Task A – In the shielding paper excerpt, which ENDF/B release produced the higher radiative capture gamma ray dose behind the shield?

Jeremiah Monari Kebwaro
International Journal of Physics. 2019, 7(2), 63-65. DOI: 10.12691/ijp-7-2-5
Received August 03, 2019; Revised September 05, 2019; Accepted September 15, 2019

Abstract

The effect of cross-sectional data discrepancies on the effectiveness of radiation shielding design has been investigated in this paper. The MCNP code with cross-sections from ENDF/B-V and ENDF/B-VII has been used to determine the gamma ray dose equivalent, H*(10), behind a lead glass shield enclosing a slow neutron source. It is observed that the radiative capture gamma ray dose behind the shield is higher when ENDF/B-V cross-sections are used compared to that produced by ENDF/B-VII cross-sections. The discrepancy is due to absence of energetic primary gamma rays when ENDF/B-VII is used. The results show that shielding design using ENDF/B-VII cross-sections could underestimate the shield by a fair margin and compromise safety. It is therefore necessary to consider more than one release of ENDF/B when using lead glass for shielding slow neutron capture gamma rays. The discrepancies need to be addressed in the next releases.

1. Introduction

When a thermal neutron is absorbed by a target nuclide, an excited compound nucleus is formed. This nuclide decays to a lower energy state by emitting γ-rays. These radiative capture gamma rays should be taken into account when shielding any nuclear facility producing neutrons 1. Shielding design of such facilities can be done experimentally or through calculations. Monte Carlo codes are the most commonly used tools for shielding design. Monte Carlo N particle (MCNP) is one of the Monte Carlo codes used in shielding design. These software utilizes random numbers in conjunction with ENDF evaluated data to simulate the transport and interaction of particles with the nuclides of the shield 2. Lead is one of the shielding materials used to design shielding for energetic gamma ray sources 3, 4. Recent investigation of the radiative capture reactions in lead using MCNP code and ENDF/B-VII cross-sections revealed a weakness in the radiative capture gamma ray spectrum 5. Many obvious primary gamma rays which could have arisen from the transition from the neutron separation energy to ground state were conspicuously absent. For example, the energetic primary gamma line of about 7.3 MeV that would be expected from the neutron capture by 207Pb was conspicuously absent in the simulated spectrum 6. Because different versions of MCNP code could be having different releases of the database, an understanding of the extent to which the different releases will impact on the shielded dose is important. In this study, the shielded gamma ray shielded dose behind Lead glass shield is investigated using the Monte Carlo Code MCNP with two different ENDF/B releases. Lead glass is a composite material commonly used for shielding mixed radiation sources, especially where energetic gamma rays are part 7.

Records –
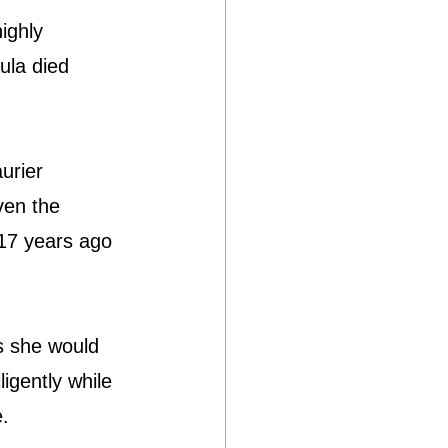
ighly 
ula died 
urier 
ven the 
 17 years ago 
as she would 
ligently while 
e.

Task B – Reproduce, word for word, every line of text in the entries above, leaving out the pictures.

Answer area A – ENDF/B-V

Answer area B –
ighly 
ula died 
urier 
ven the 
 17 years ago 
as she would 
ligently while 
e.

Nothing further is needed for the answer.